How To Find And Use A Mentor Through Books

If you try to learn everything solely through your own experiences, you may waste valuable time that could be spent learning and practicing. Instead, you should initially follow a mentor who has already gained the experience and is willing to share it. Using the lessons from others’ experiences for your own benefit is the most productive form of learning, as it transforms their knowledge and experience into your own. Additionally, this approach can help you understand your mentor’s mindset and attitudes.

Image of a mentor

Phase 1: Imitate the Mentor

The most efficient way to achieve a specific goal is to imitate someone who has already succeeded in reaching it. Therefore, you should find a person who has already achieved the goals you are aiming for. This can be someone from your personal network or someone you don’t know personally. You can choose a living person or someone from the past as your role model. If direct contact with this person is not possible, you should read their (auto)biography or another book by or about them. Take notes on what made this person successful, their strengths, and the qualities you admire in them. Then, imitate their behavior and mindset, doing exactly what made them successful while omitting the strategies they tried that did not work. This way, you also learn from the mistakes of others and avoid making them yourself.

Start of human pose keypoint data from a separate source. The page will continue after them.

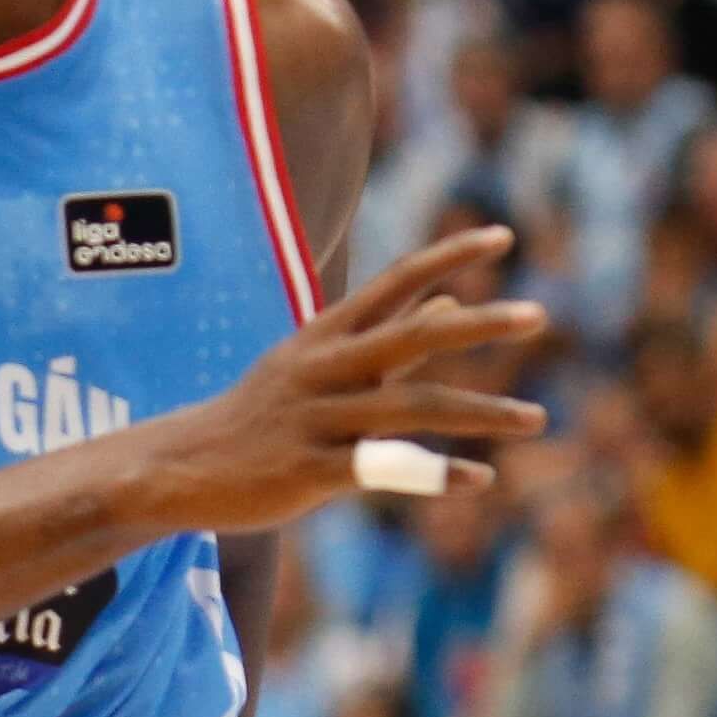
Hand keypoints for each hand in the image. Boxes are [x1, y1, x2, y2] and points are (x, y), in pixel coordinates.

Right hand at [124, 228, 547, 533]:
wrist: (178, 470)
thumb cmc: (259, 413)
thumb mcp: (316, 366)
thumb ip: (388, 337)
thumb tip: (449, 303)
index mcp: (323, 339)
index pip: (392, 284)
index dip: (446, 257)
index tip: (502, 236)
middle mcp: (321, 370)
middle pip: (408, 338)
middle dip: (476, 325)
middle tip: (537, 314)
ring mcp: (313, 420)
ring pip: (409, 409)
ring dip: (479, 412)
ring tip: (535, 418)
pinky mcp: (306, 471)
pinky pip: (383, 471)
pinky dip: (436, 475)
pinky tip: (479, 480)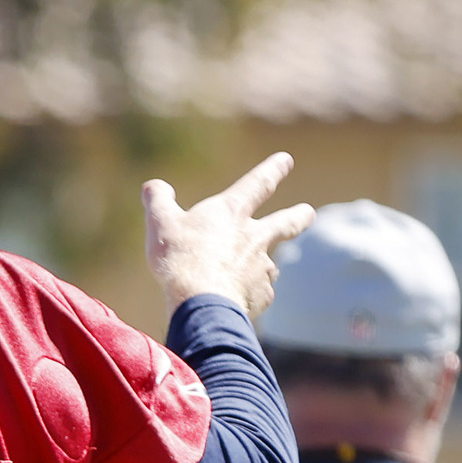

To implement this, you should create an action plan, detailing the habits and beliefs you want to adopt from your mentor. Observe how this person structures their day and handles specific tasks. Next, create checklists to replicate and further develop these processes.

Boy reading a book by his mentor

Because books cannot offer direct contact with your mentor, you should visualize the material and engage with it through as many senses as possible. Imagine sitting next to your mentor and interacting directly with them. Analyze what you read, ask questions about it, and consider how your mentor would answer. This intensive research and visualization help you create a vivid mental image of your mentor. Then, in various situations you encounter, ask yourself what your mentor would do.

While reading, note down the key words and concepts to research in other sources later. Describe these concepts using a few sentences and diagrams. Using techniques like the Feynman technique, you might write an essay on each concept, compiling them in your knowledge base. This approach helps you build a broad and thorough knowledge base that you can retain in your long-term memory through spaced repetition.

Phase 2: Surpass the Mentor

After a period of imitating your mentor, you will begin to understand what works for you and what you need to adjust. Then, adapt your mentor’s behavior and mindset to your own strengths and needs. Once you have learned everything possible from your mentor, look for a new one or start developing your own unique approach. This is necessary to step out of your mentor’s shadow. Your ultimate goal should be to surpass your mentor. By doing so, you combine and advance the knowledge of one or multiple mentors, further enhancing it with your ideas and experiences.

Image of a bridge to continue on your own path after a mentor

Example

An example of this type of learning is Thomas Alva Edison, who chose Michael Faraday as his mentor and read his book Experimental Researches in Electricity. This book provided Edison with all the knowledge Faraday had gained through years of research in electricity. Edison absorbed this knowledge, conducted the experiments described in the book, and expanded upon it through other books and his own experiments. This enabled Edison to become one of the most successful inventors in the field of electricity and electrical engineering.